START DATA RECORDS

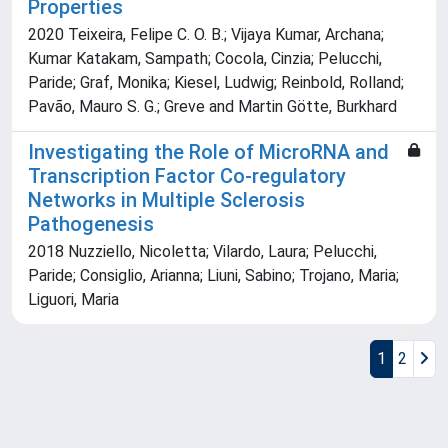
Properties
2020 Teixeira, Felipe C. O. B.; Vijaya Kumar, Archana;
Kumar Katakam, Sampath; Cocola, Cinzia; Pelucchi,
Paride; Graf, Monika; Kiesel, Ludwig; Reinbold, Rolland;
Pavão, Mauro S. G.; Greve and Martin Götte, Burkhard
Investigating the Role of MicroRNA and
Transcription Factor Co-regulatory
Networks in Multiple Sclerosis
Pathogenesis
2018 Nuzziello, Nicoletta; Vilardo, Laura; Pelucchi,
Paride; Consiglio, Arianna; Liuni, Sabino; Trojano, Maria;
Liguori, Maria
1
2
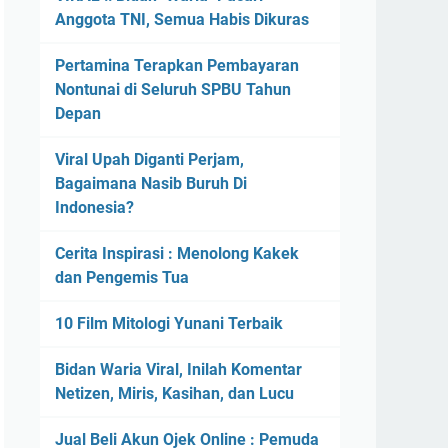
Anggota TNI, Semua Habis Dikuras
Pertamina Terapkan Pembayaran
Nontunai di Seluruh SPBU Tahun
Depan
Viral Upah Diganti Perjam,
Bagaimana Nasib Buruh Di
Indonesia?
Cerita Inspirasi : Menolong Kakek
dan Pengemis Tua
10 Film Mitologi Yunani Terbaik
Bidan Waria Viral, Inilah Komentar
Netizen, Miris, Kasihan, dan Lucu
Jual Beli Akun Ojek Online : Pemuda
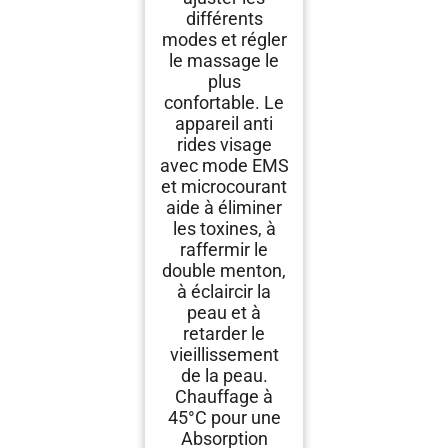
différents
modes et régler
le massage le
plus
confortable. Le
appareil anti
rides visage
avec mode EMS
et microcourant
aide à éliminer
les toxines, à
raffermir le
double menton,
à éclaircir la
peau et à
retarder le
vieillissement
de la peau.
Chauffage à
45°C pour une
Absorption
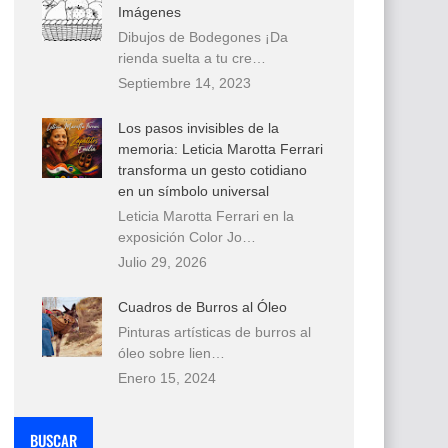
Imágenes
Dibujos de Bodegones ¡Da
rienda suelta a tu cre…
Septiembre 14, 2023
Los pasos invisibles de la
memoria: Leticia Marotta Ferrari
transforma un gesto cotidiano
en un símbolo universal
Leticia Marotta Ferrari en la
exposición Color Jo…
Julio 29, 2026
Cuadros de Burros al Óleo
Pinturas artísticas de burros al
óleo sobre lien…
Enero 15, 2024
BUSCAR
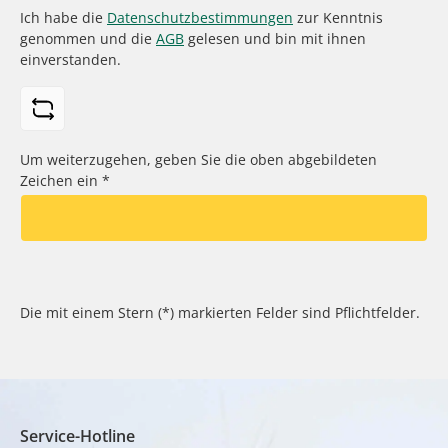
Ich habe die
Datenschutzbestimmungen
zur Kenntnis
genommen und die
AGB
gelesen und bin mit ihnen
einverstanden.
Um weiterzugehen, geben Sie die oben abgebildeten
Zeichen ein
*
Die mit einem Stern (*) markierten Felder sind Pflichtfelder.
Service-Hotline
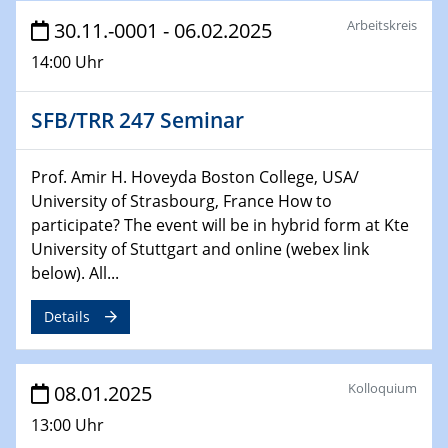
22.01.2025
Arbeitskreis
HyMission Short Talks
30.11.-0001 - 06.02.2025
14:00 Uhr
29.01.2025
Physikalisches Kolloquium
SFB/TRR 247 Seminar
Decoding mRNA translation: Computational and
experimental approaches to understanding gene
expression
Prof. Amir H. Hoveyda Boston College, USA/
University of Strasbourg, France How to
29.01.2025
participate? The event will be in hybrid form at Kte
GDCh Kolloquium
University of Stuttgart and online (webex link
The Cation Shuffle
below). All...
30.01.2025
Details
WIN & CENIDE Seminar Series on 2D-
MATURE
Kolloquium
08.01.2025
30.01.2025
Talk Prof. Erwin Reisner
13:00 Uhr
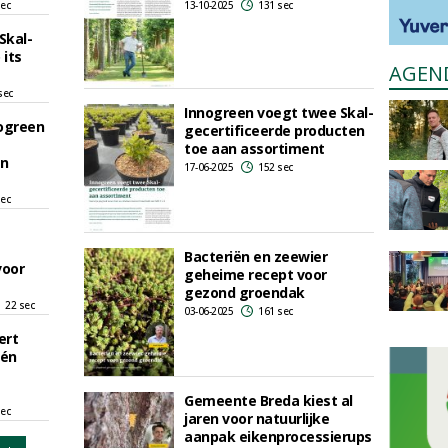
sec
13-10-2025
131 sec
Skal-
 its
AGEN
sec
Innogreen voegt twee Skal-
ogreen
gecertificeerde producten
toe aan assortiment
én
17-06-2025
152 sec
sec
Bacteriën en zeewier
voor
geheime recept voor
gezond groendak
22 sec
03-06-2025
161 sec
ert
 én
Gemeente Breda kiest al
sec
jaren voor natuurlijke
aanpak eikenprocessierups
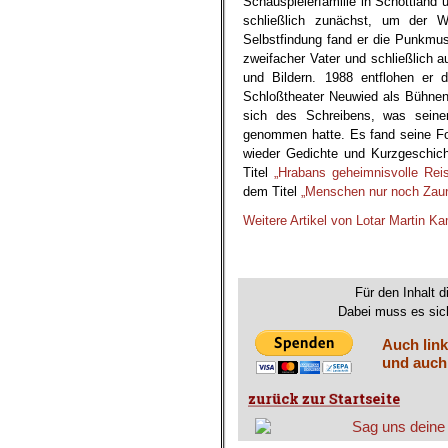
Schauspielerfamilie in Schottland
schließlich zunächst, um der W
Selbstfindung fand er die Punkmusi
zweifacher Vater und schließlich a
und Bildern. 1988 entflohen e
Schloßtheater Neuwied als Bühnent
sich des Schreibens, was sei
genommen hatte. Es fand seine Fo
wieder Gedichte und Kurzgeschic
Titel
„Hrabans geheimnisvolle Rei
dem Titel
„Menschen nur noch Zaun
Weitere Artikel von Lotar Martin 
.
Für den Inhalt d
Dabei muss es sich
Auch link
und auch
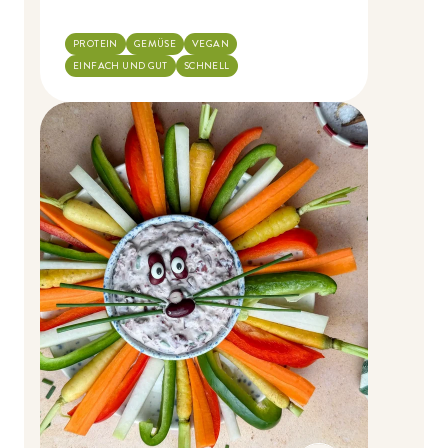
PROTEIN
GEMÜSE
VEGAN
EINFACH UND GUT
SCHNELL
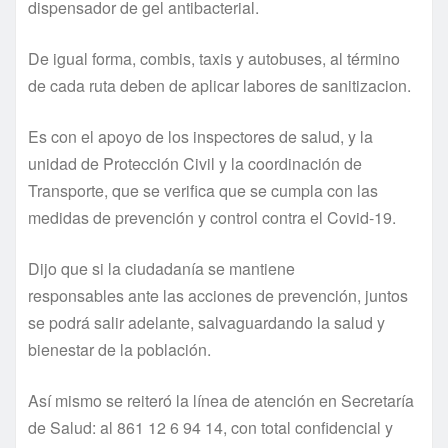
dispensador de gel antibacterial.
De igual forma, combis, taxis y autobuses, al término
de cada ruta deben de aplicar labores de sanitizacion.
Es con el apoyo de los inspectores de salud, y la
unidad de Protección Civil y la coordinación de
Transporte, que se verifica que se cumpla con las
medidas de prevención y control contra el Covid-19.
Dijo que si la ciudadanía se mantiene
responsables ante las acciones de prevención, juntos
se podrá salir adelante, salvaguardando la salud y
bienestar de la población.
Así mismo se reiteró la línea de atención en Secretaría
de Salud: al 861 12 6 94 14, con total confidencial y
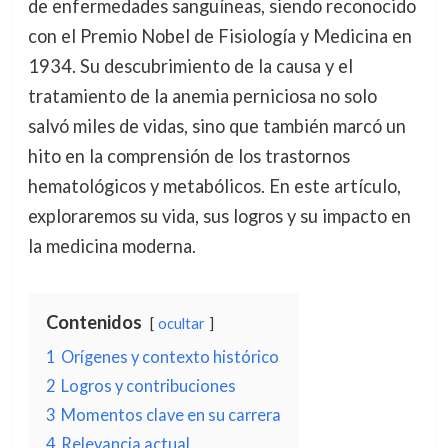
de enfermedades sanguíneas, siendo reconocido
con el Premio Nobel de Fisiología y Medicina en
1934. Su descubrimiento de la causa y el
tratamiento de la anemia perniciosa no solo
salvó miles de vidas, sino que también marcó un
hito en la comprensión de los trastornos
hematológicos y metabólicos. En este artículo,
exploraremos su vida, sus logros y su impacto en
la medicina moderna.
Contenidos
ocultar
1
Orígenes y contexto histórico
2
Logros y contribuciones
3
Momentos clave en su carrera
4
Relevancia actual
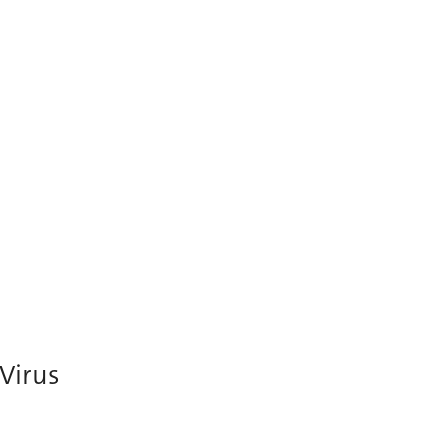
-Virus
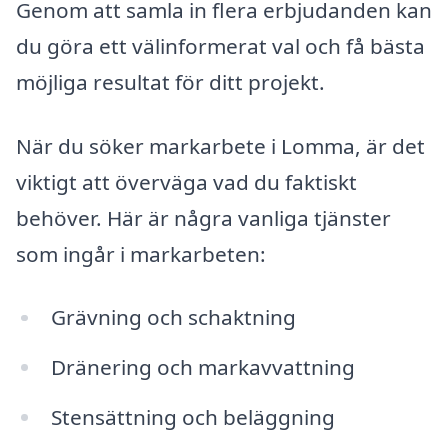
Genom att samla in flera erbjudanden kan
du göra ett välinformerat val och få bästa
möjliga resultat för ditt projekt.
När du söker markarbete i Lomma, är det
viktigt att överväga vad du faktiskt
behöver. Här är några vanliga tjänster
som ingår i markarbeten:
Grävning och schaktning
Dränering och markavvattning
Stensättning och beläggning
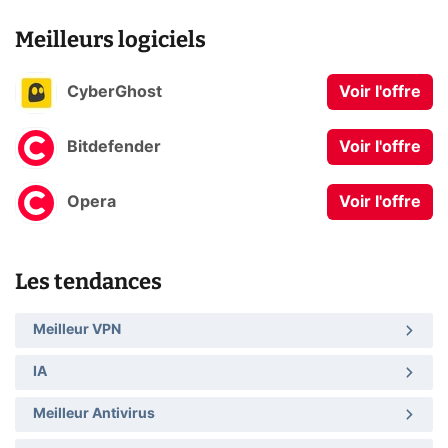
Meilleurs logiciels
CyberGhost
Voir l'offre
Bitdefender
Voir l'offre
Opera
Voir l'offre
Les tendances
Meilleur VPN
IA
Meilleur Antivirus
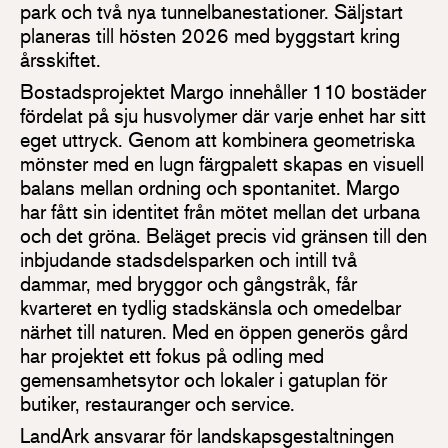
park och två nya tunnelbanestationer. Säljstart
planeras till hösten 2026 med byggstart kring
årsskiftet.
Bostadsprojektet Margo innehåller 110 bostäder
fördelat på sju husvolymer där varje enhet har sitt
eget uttryck. Genom att kombinera geometriska
mönster med en lugn färgpalett skapas en visuell
balans mellan ordning och spontanitet. Margo
har fått sin identitet från mötet mellan det urbana
och det gröna. Beläget precis vid gränsen till den
inbjudande stadsdelsparken och intill två
dammar, med bryggor och gångstråk, får
kvarteret en tydlig stadskänsla och omedelbar
närhet till naturen. Med en öppen generös gård
har projektet ett fokus på odling med
gemensamhetsytor och lokaler i gatuplan för
butiker, restauranger och service.
LandArk ansvarar för landskapsgestaltningen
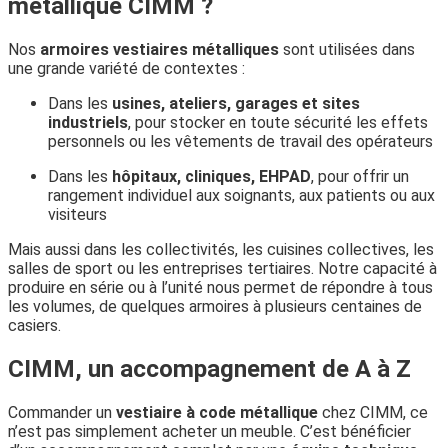
métallique CIMM ?
Nos
armoires vestiaires métalliques
sont utilisées dans
une grande variété de contextes :
Dans les
usines, ateliers, garages et sites
industriels
, pour stocker en toute sécurité les effets
personnels ou les vêtements de travail des opérateurs
Dans les
hôpitaux, cliniques, EHPAD
, pour offrir un
rangement individuel aux soignants, aux patients ou aux
visiteurs
Mais aussi dans les collectivités, les cuisines collectives, les
salles de sport ou les entreprises tertiaires. Notre capacité à
produire en série ou à l’unité nous permet de répondre à tous
les volumes, de quelques armoires à plusieurs centaines de
casiers.
CIMM, un accompagnement de A à Z
Commander un
vestiaire à code métallique
chez CIMM, ce
n’est pas simplement acheter un meuble. C’est bénéficier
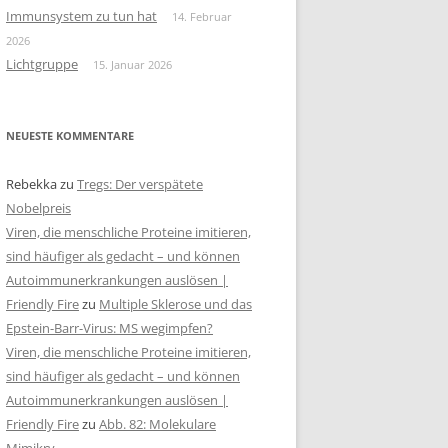
Immunsystem zu tun hat
14. Februar
2026
Lichtgruppe
15. Januar 2026
NEUESTE KOMMENTARE
Rebekka
zu
Tregs: Der verspätete
Nobelpreis
Viren, die menschliche Proteine imitieren,
sind häufiger als gedacht – und können
Autoimmunerkrankungen auslösen |
Friendly Fire
zu
Multiple Sklerose und das
Epstein-Barr-Virus: MS wegimpfen?
Viren, die menschliche Proteine imitieren,
sind häufiger als gedacht – und können
Autoimmunerkrankungen auslösen |
Friendly Fire
zu
Abb. 82: Molekulare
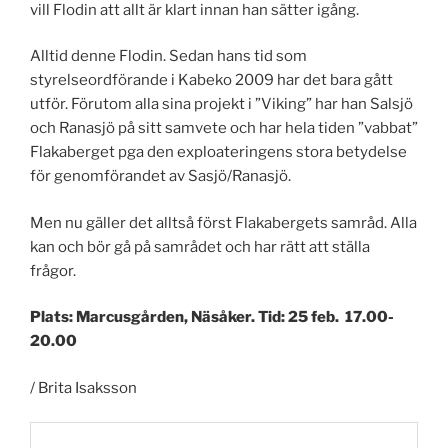
vill Flodin att allt är klart innan han sätter igång.
Alltid denne Flodin. Sedan hans tid som
styrelseordförande i Kabeko 2009 har det bara gått
utför. Förutom alla sina projekt i ”Viking” har han Salsjö
och Ranasjö på sitt samvete och har hela tiden ”vabbat”
Flakaberget pga den exploateringens stora betydelse
för genomförandet av Sasjö/Ranasjö.
Men nu gäller det alltså först Flakabergets samråd. Alla
kan och bör gå på samrådet och har rätt att ställa
frågor.
Plats: Marcusgården, Näsåker. Tid: 25 feb. 17.00-
20.00
/ Brita Isaksson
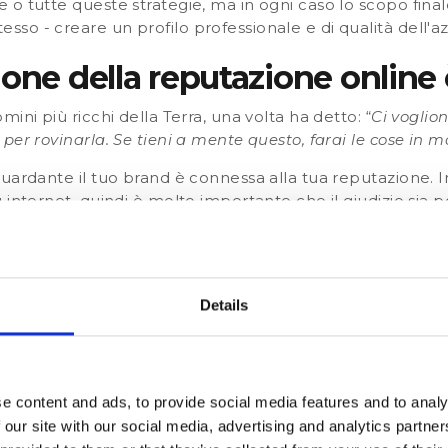
o tutte queste strategie, ma in ogni caso lo scopo fina
o - creare un profilo professionale e di qualità dell'a
ione della reputazione online
ini più ricchi della Terra, una volta ha detto: “
Ci voglio
er rovinarla. Se tieni a mente questo, farai le cose in m
uardante il tuo brand è connessa alla tua reputazione. In
nternet, quindi è molto importante che il giudizio sia posi
en il 63% del valore di un'azienda si basa sulla reputazio
ne online è molto importante e può avere un effetto ne
questo vale per ogni tipologia d'azienda. Ad esempio la 
Details
 dollari perchè un filmato diventò virale sui social medi
 un membro del suo equipaggio venne filmato mentre trasc
io estremo. Ma persino su una scala più piccola le esper
e content and ads, to provide social media features and to analy
n solo la tua reputazione, ma anche il tuo fatturato.
 our site with our social media, advertising and analytics partn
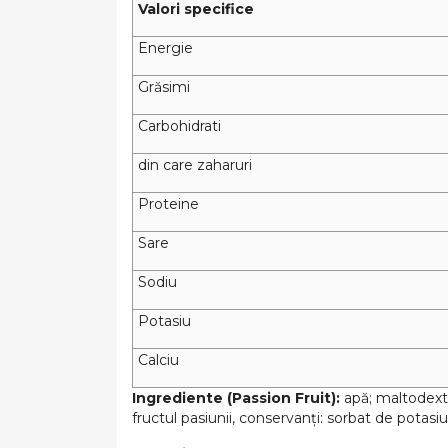
Valori specifice
Energie
Grăsimi
Carbohidrati
din care zaharuri
Proteine
Sare
Sodiu
Potasiu
Calciu
Ingrediente (Passion Fruit):
apă; maltodextri
fructul pasiunii, conservanți: sorbat de potasiu,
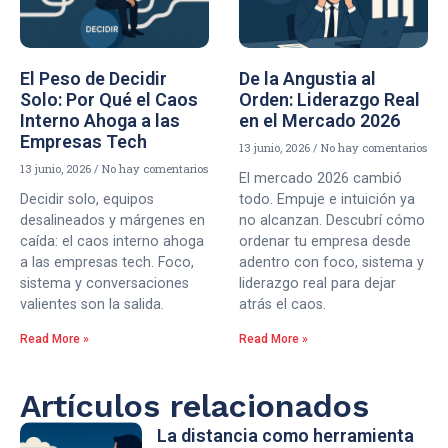
El Peso de Decidir
De la Angustia al
Solo: Por Qué el Caos
Orden: Liderazgo Real
Interno Ahoga a las
en el Mercado 2026
Empresas Tech
13 junio, 2026
No hay comentarios
13 junio, 2026
No hay comentarios
El mercado 2026 cambió
Decidir solo, equipos
todo. Empuje e intuición ya
desalineados y márgenes en
no alcanzan. Descubrí cómo
caída: el caos interno ahoga
ordenar tu empresa desde
a las empresas tech. Foco,
adentro con foco, sistema y
sistema y conversaciones
liderazgo real para dejar
valientes son la salida.
atrás el caos.
Read More »
Read More »
Artículos relacionados
La distancia como herramienta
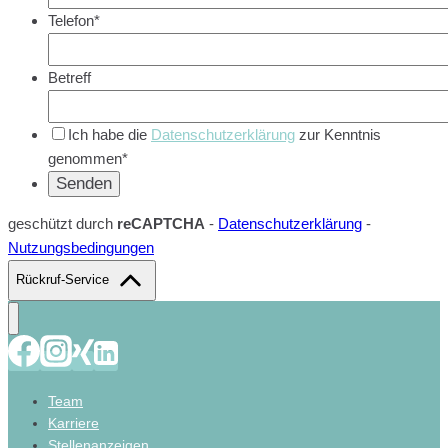
Telefon*
Betreff
Ich habe die
Datenschutzerklärung
zur Kenntnis
genommen*
geschützt durch
reCAPTCHA
-
Datenschutzerklärung
-
Nutzungsbedingungen
Rückruf-Service
Team
Karriere
Stellenanzeigen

END DATA RECORDS

Among the entries above, find the line with "Die mit einem" and repeat exactly from there through the line with "1934. Su descubrimiento de la causa y el", leaving out the pictures.

RESPONSE TO THIS EXERCISE:
Die mit einem Stern (*) markierten Felder sind Pflichtfelder.
Service-Hotline
22.01.2025
Arbeitskreis
HyMission Short Talks
30.11.-0001 - 06.02.2025
14:00 Uhr
29.01.2025
Physikalisches Kolloquium
SFB/TRR 247 Seminar
Decoding mRNA translation: Computational and
experimental approaches to understanding gene
expression
Prof. Amir H. Hoveyda Boston College, USA/
University of Strasbourg, France How to
29.01.2025
participate? The event will be in hybrid form at Kte
GDCh Kolloquium
University of Stuttgart and online (webex link
The Cation Shuffle
below). All...
30.01.2025
Details
WIN & CENIDE Seminar Series on 2D-
MATURE
Kolloquium
08.01.2025
30.01.2025
Talk Prof. Erwin Reisner
13:00 Uhr
sec
13-10-2025
131 sec
Skal-
 its
AGEN
sec
Innogreen voegt twee Skal-
ogreen
gecertificeerde producten
toe aan assortiment
én
17-06-2025
152 sec
sec
Bacteriën en zeewier
voor
geheime recept voor
gezond groendak
22 sec
03-06-2025
161 sec
ert
 én
Gemeente Breda kiest al
sec
jaren voor natuurlijke
aanpak eikenprocessierups
Schauspielerfamilie in Schottland
schließlich zunächst, um der W
Selbstfindung fand er die Punkmusi
zweifacher Vater und schließlich a
und Bildern. 1988 entflohen e
Schloßtheater Neuwied als Bühnent
sich des Schreibens, was sei
genommen hatte. Es fand seine Fo
wieder Gedichte und Kurzgeschic
Titel
„Hrabans geheimnisvolle Rei
dem Titel
„Menschen nur noch Zaun
Weitere Artikel von Lotar Martin 
.
Für den Inhalt d
Dabei muss es sich
Auch link
und auch
PROTEIN
GEMÜSE
VEGAN
EINFACH UND GUT
SCHNELL
dispensador de gel antibacterial.
De igual forma, combis, taxis y autobuses, al término
de cada ruta deben de aplicar labores de sanitizacion.
Es con el apoyo de los inspectores de salud, y la
unidad de Protección Civil y la coordinación de
Transporte, que se verifica que se cumpla con las
medidas de prevención y control contra el Covid-19.
Dijo que si la ciudadanía se mantiene
responsables ante las acciones de prevención, juntos
se podrá salir adelante, salvaguardando la salud y
bienestar de la población.
Así mismo se reiteró la línea de atención en Secretaría
de Salud: al 861 12 6 94 14, con total confidencial y
de enfermedades sanguíneas, siendo reconocido
con el Premio Nobel de Fisiología y Medicina en
1934. Su descubrimiento de la causa y el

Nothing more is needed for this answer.